Asbestos–Containing Materials (ACM) may be present at the NIH as:
- Pipe, duct and equipment insulation
- Core material of Virginia Metal wall partitions
- Original wooden doors
- Acoustical ceiling plaster
- Ceiling tiles
- Duct mastic
- Floor tiles and their associated mastic
- Asbestos-cement sheets (transite board)
- Spray-on fireproofing
These materials are commonly found in mechanical rooms, office spaces, pipe chases, stairwells and above suspended ceilings.
The potential for ACM to release airborne fibers depends on its degree of friability. Friability is the ability of materials, when dry, to be crumbled, pulverized, or reduced to powder by hand pressure. The sprayed-on or troweled-on materials used as acoustical plaster on ceilings or as fireproofing is considered friable and readily releases airborne fibers if disturbed. Materials such as vinyl-asbestos floor tiles are considered non-friable and do not release airborne fibers unless sanded or broken.

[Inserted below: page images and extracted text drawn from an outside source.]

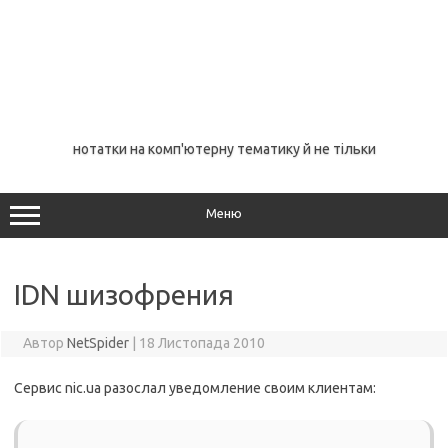
нотатки на комп'ютерну тематику й не тільки
Меню
IDN шизофрения
Автор
NetSpider
|
18 Листопада 2010
Сервис nic.ua разослал уведомление своим клиентам:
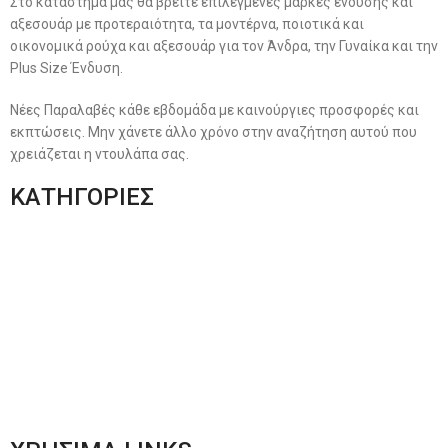
Στο κατάστημα μας θα βρείτε επιλεγμένες μάρκες ένδυσης και
αξεσουάρ με προτεραιότητα, τα μοντέρνα, ποιοτικά και
οικονομικά ρούχα και αξεσουάρ για τον Άνδρα, την Γυναίκα και την
Plus Size Ένδυση.
Νέες Παραλαβές κάθε εβδομάδα με καινούργιες προσφορές και
εκπτώσεις. Μην χάνετε άλλο χρόνο στην αναζήτηση αυτού που
χρειάζεται η ντουλάπα σας.
ΚΑΤΗΓΟΡΙΕΣ
Ανδρική Ένδυση
Plus Size Ένδυση
Γυναικεία Ένδυση
Men’s New Collection
Women’s New Collection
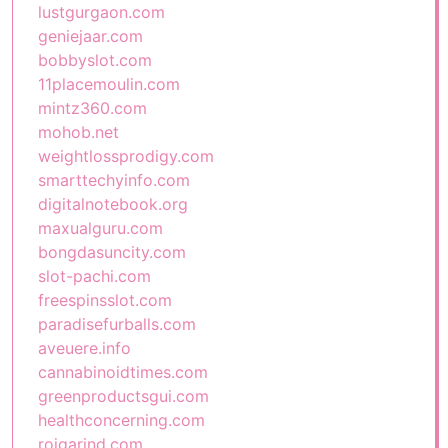
lustgurgaon.com
geniejaar.com
bobbyslot.com
11placemoulin.com
mintz360.com
mohob.net
weightlossprodigy.com
smarttechyinfo.com
digitalnotebook.org
maxualguru.com
bongdasuncity.com
slot-pachi.com
freespinsslot.com
paradisefurballs.com
aveuere.info
cannabinoidtimes.com
greenproductsgui.com
healthconcerning.com
rojgarind.com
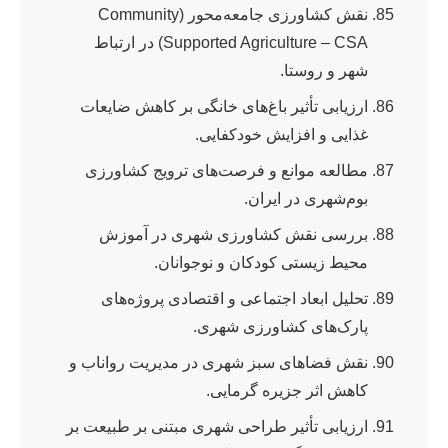
نقش کشاورزی جامعه‌محور (Community
Supported Agriculture – CSA) در ارتباط
شهر و روستا.
ارزیابی تأثیر باغ‌های خانگی بر کاهش ضایعات
غذایی و افزایش خودکفایی.
مطالعه موانع و فرصت‌های ترویج کشاورزی
بوم‌شهری در ایران.
بررسی نقش کشاورزی شهری در آموزش
محیط زیستی کودکان و نوجوانان.
تحلیل ابعاد اجتماعی و اقتصادی پروژه‌های
پارک‌های کشاورزی شهری.
نقش فضاهای سبز شهری در مدیریت رواناب و
کاهش اثر جزیره گرمایی.
ارزیابی تأثیر طراحی شهری مبتنی بر طبیعت بر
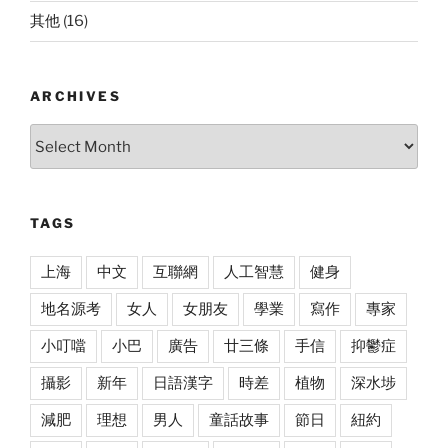
其他
(16)
ARCHIVES
Archives
TAGS
上海
中文
互聯網
人工智慧
健身
地名源考
女人
女朋友
學業
寫作
專家
小叮噹
小巴
廣告
廿三條
手信
抑鬱症
攝影
新年
日語漢字
時差
植物
深水埗
減肥
理想
男人
童話故事
節日
紐約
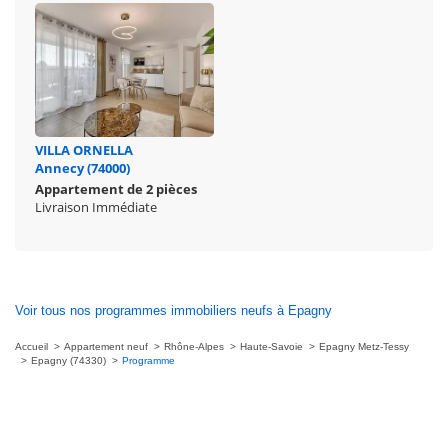
VILLA ORNELLA
Annecy (74000)
Appartement de 2 pièces
Livraison Immédiate
Voir tous nos programmes immobiliers neufs à Epagny
Accueil
Appartement neuf
Rhône-Alpes
Haute-Savoie
Epagny Metz-Tessy
Epagny (74330)
Programme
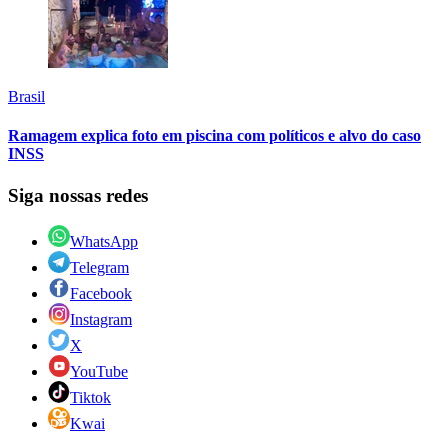
Brasil
Ramagem explica foto em piscina com políticos e alvo do caso
INSS
Siga nossas redes
WhatsApp
Telegram
Facebook
Instagram
X
YouTube
Tiktok
Kwai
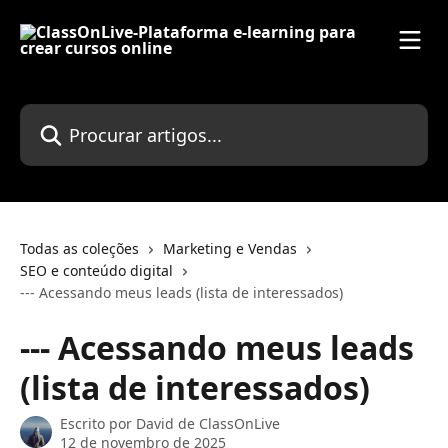
Ir para conteúdo principal
Procurar artigos...
Todas as coleções
Marketing e Vendas
SEO e conteúdo digital
--- Acessando meus leads (lista de interessados)
--- Acessando meus leads
(lista de interessados)
Escrito por
David de ClassOnLive
12 de novembro de 2025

Whenever suspect ACMs are encountered in a work area we confirm the presence or absence of asbestos by sampling and analysis the suspect material.
We maintain information regarding the NIH locations where the presence or absence of asbestos was documented.
For more information, please consult the
NIH Asbestos Oversight Program.
Asbestos can cause disabling disease and several types of cancer if significant amounts of the fibers are inhaled. The symptoms do not appear 20 or more years after initial exposure. The Occupational Safety and Health Administration (OSHA) has established a Permissible Exposure Limit (PEL) of 0.1 fibers per cubic centimeter (f/cc) of air over an 8-hour work shift, and a short term exposure limit (STEL) of not more than 1 f/cc averaged over 30 minutes.
If you are potentially exposed to asbestos in concentrations greater than the PEL exposure limits as a part of your work, you are required to participate in the asbestos medical surveillance program provided byOccupational Medical Service (OMS) and the NIH Respiratory Protection Program provided by the Division of Occupational Health and Safety (DOHS).
The management of ACMs at the NIH campus involves the efforts of several Divisions within the NIH.
The DOHS staff provide facilities personnel with training and guidance in recognizing and responding to potential asbestos containing materials in buildings throughout the campus. Trained Office of Research Facilities Development and Operations (ORF) personnel may work around asbestos containing materials; however, they are not permitted to disturb or remove asbestos. Employees and contractors are responsible for ensuring that areas are assessed for asbestos containing materials prior to commencement of any renovation or demolition activities. If new suspect materials are discovered during the course of a project, you should halt operations and immediately contact us.
The DOHS offers technical guidance on employee protection when disturbing asbestos, as well as coordination of collection and analysis of suspected ACMs. We also review asbestos abatement plans submitted by contractors and coordinate air monitoring of asbestos abatement projects to assess airborne levels and to provide re-occupancy clearances.
NIH's policy regarding asbestos abatement oversight and clearance sampling can be found in the NIH Asbestos Oversight Program.
The Division of Environmental Protection (DEP) coordinates final shipments of asbestos waste. The DEP provides shipping documents for compliance with federal waste regulations and signs as the “generator” on all shipping documents.